▶ _Job item 1_:
Put the entries that start at the line containing "What is the sum of all values?" and end at the last entry into a Markdown table with the columns Row and Line, one row per line, skipping blank lines. Leave out the pictures.

▶ _Page text_:
Under an Information[1] dated August 12, 1998, Sonny Canon alias “Pogi” (appellant) was indicted for rape as follows:
That on or about or sometime in the month of December, 1997, in Barangay San Vicente, Buhi, Camarines Sur, Philippines, and within the jurisdiction of this Honorable Court, the above-named accused, by means of force, violence and intimidation and with the use of a knife, did then and there willfully, unlawfully and feloniously succeed in having carnal knowledge with one Maryjane C. Borsong, 16 years old, minor and a mental retardate, against her will and without her consent, to her damage and prejudice in such amount as shall be proven in court.
After trial, the Regional Trial Court of Iriga City, Branch 37 convicted appellant by Decision[2] dated August 20, 1999, the dispositive part of which reads:
WHEREFORE, in view of the foregoing, the Court finds accused Sonny Canon alias “Pogi” guilty beyond reasonable doubt of the crime of rape punishable under Article 335 of the Revised Penal Code, as amended, as principal thereof, with the aggravating circumstance of dwelling and no mitigating circumstance to offset it. It may be mentioned here, however, that the attending circumstance can no longer be properly considered in view of the penalty imposable. Accordingly, the accused is sentenced to suffer the penalty of reclusion perpetua, with the accessory penalties provided by law, to indemnify Maryjane, the sum of P50,000.00 and to acknowledge and give support to Maria Roxanne Borsong as his child, and to pay the costs.

In the service of his sentence, he shall be credited with the full period of his preventive imprisonment had there been compliance with Article 29 of the Revised Penal Code.

▶ _Data section_:
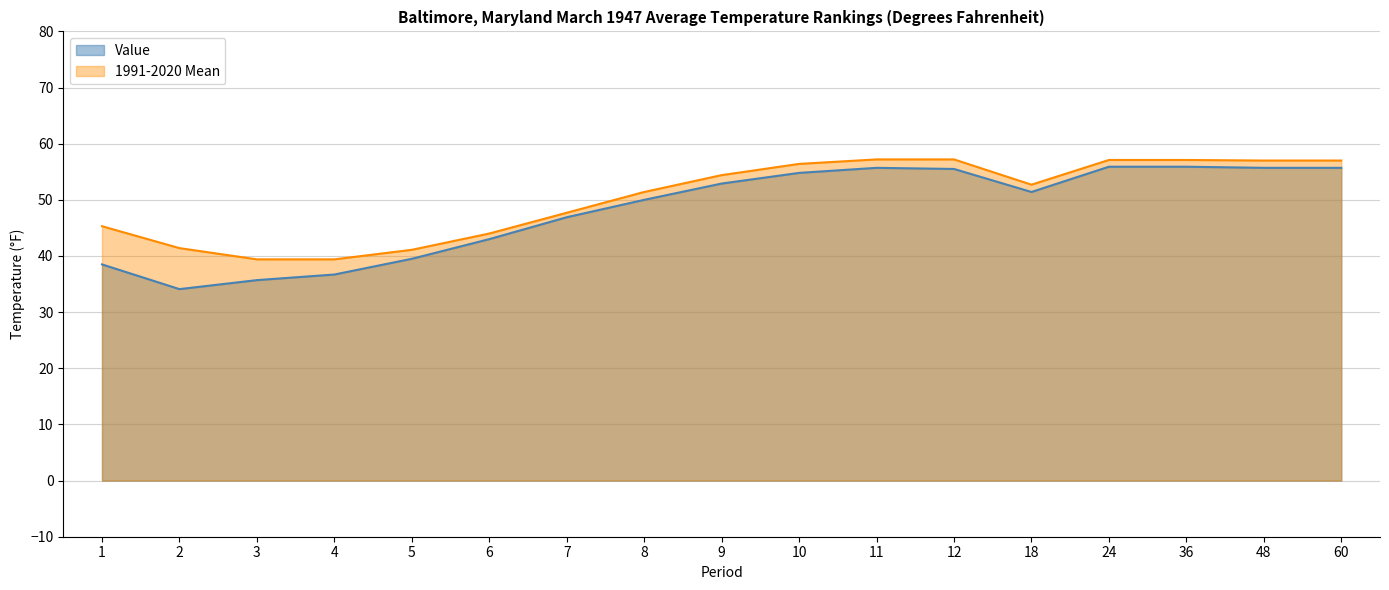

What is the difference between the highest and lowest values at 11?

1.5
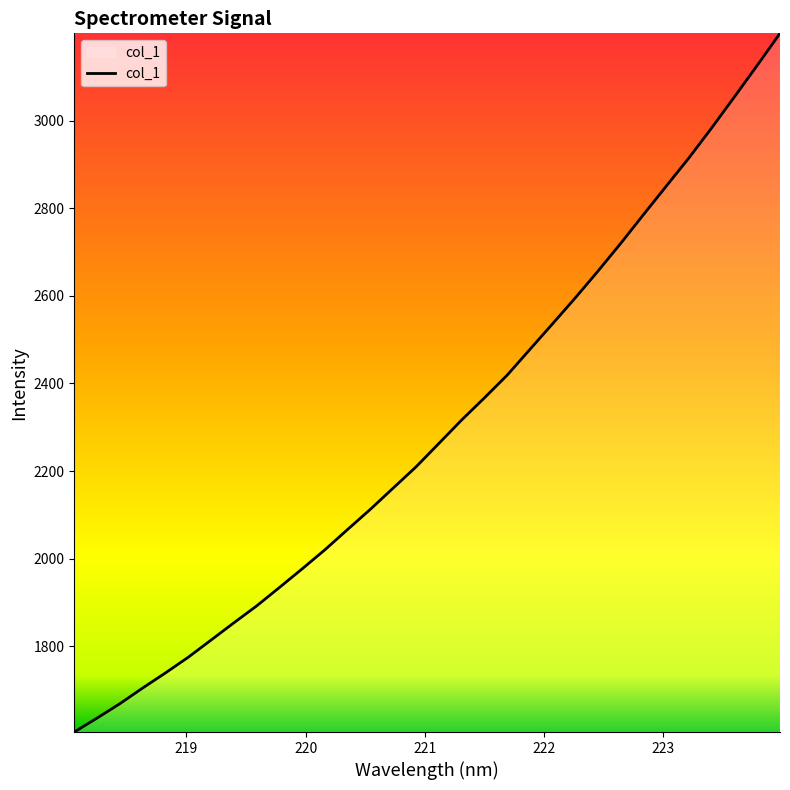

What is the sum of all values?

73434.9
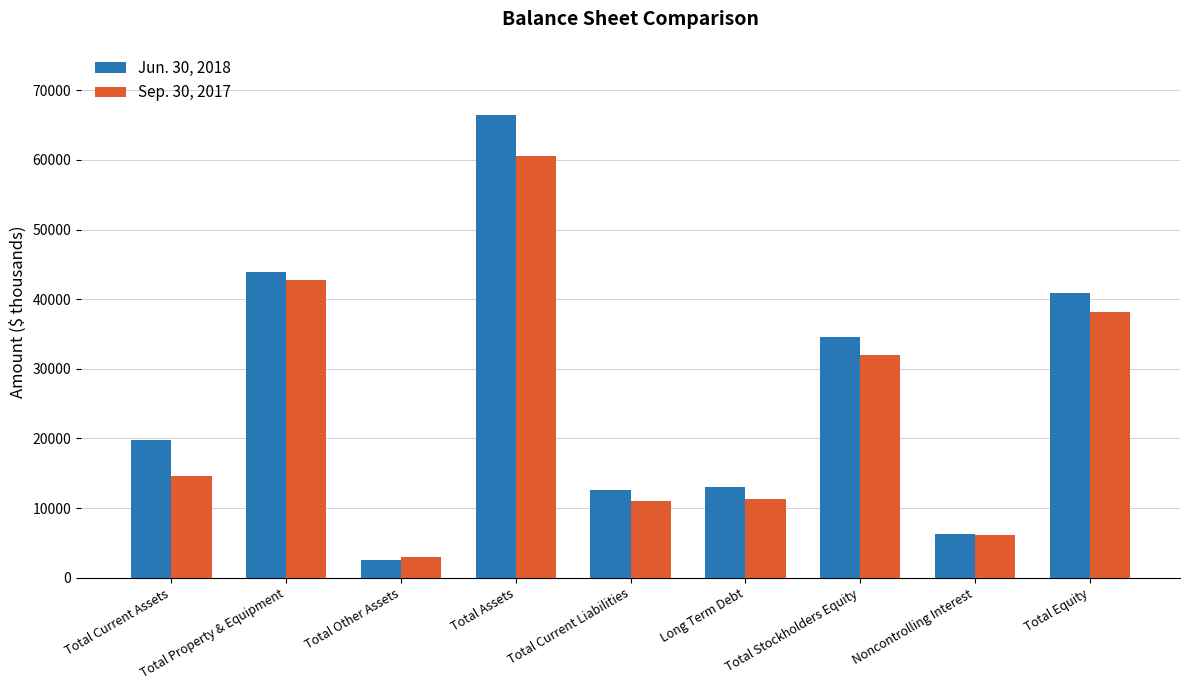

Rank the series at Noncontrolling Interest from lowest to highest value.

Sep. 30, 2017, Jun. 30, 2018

▶ _Job item 2_:
Write what follows next in the court decision on the rape conviction of Sonny Canon.

▶ _Reply 1_:
| Row | Line |
|---|---|
| 1 | What is the sum of all values? |
| 2 | 73434.9 |
| 3 | Rank the series at Noncontrolling Interest from lowest to highest value. |
| 4 | Sep. 30, 2017, Jun. 30, 2018 |

▶ _Reply 2_:
Based primarily on the testimonies of the alleged victim Maryjane C. Borsong (Maryjane) and her mother Eufrecina C. Borsong (Eufrecina), the prosecution presented the following version of the rape incident:

One evening in December 1997, as the then fifteen-year-old Maryjane was left home alone in Barangay San Vicente, Buhi, Camarines Sur, her parents having gone to their farm about two kilometers away therefrom,[3] appellant, a neighbor, knocked at the door of the Borsongs’ house and Maryjane opened it. Appellant soon trained his flashlight on her and suddenly pulled her inside.[4]

As appellant poked a fan knife at the neck, and covered the mouth, of Maryjane who was made to lie down, he removed her shorts and inserted his penis into her vagina.[5]

As she tried to push appellant, Maryjane felt pain and blood came out of her private part.[6] When appellant had satisfied his lust, he told her not to tell anybody about what had happened.[7]

Maryjane’s mother Eufrecina and her husband found nothing unusual about Maryjane in the days following the incident until, in the second week of February 1998, Eufrecina noticed that Maryjane’s abdomen was getting bigger. She was thus prompted to bring Maryjane to a midwife and later to a doctor who found her pregnant.

When Maryjane’s parents asked her who impregnated her, she was initially hesitant and afraid to utter anything,[8] drawing them to beat her. She thereupon revealed that she was raped by appellant.  Appellant later went into hiding.

Eufrecina described the hapless Maryjane, who delivered a child (a girl) on April 20, 1998,[9] to be mentally deficient, she having difficulty speaking and reading, and whose highest educational attainment was Grade III. Having the mentality inferior to that of her age, Maryjane could not look after her needs much less those of her baby such that Eufrecina bore the responsibility of taking care of them.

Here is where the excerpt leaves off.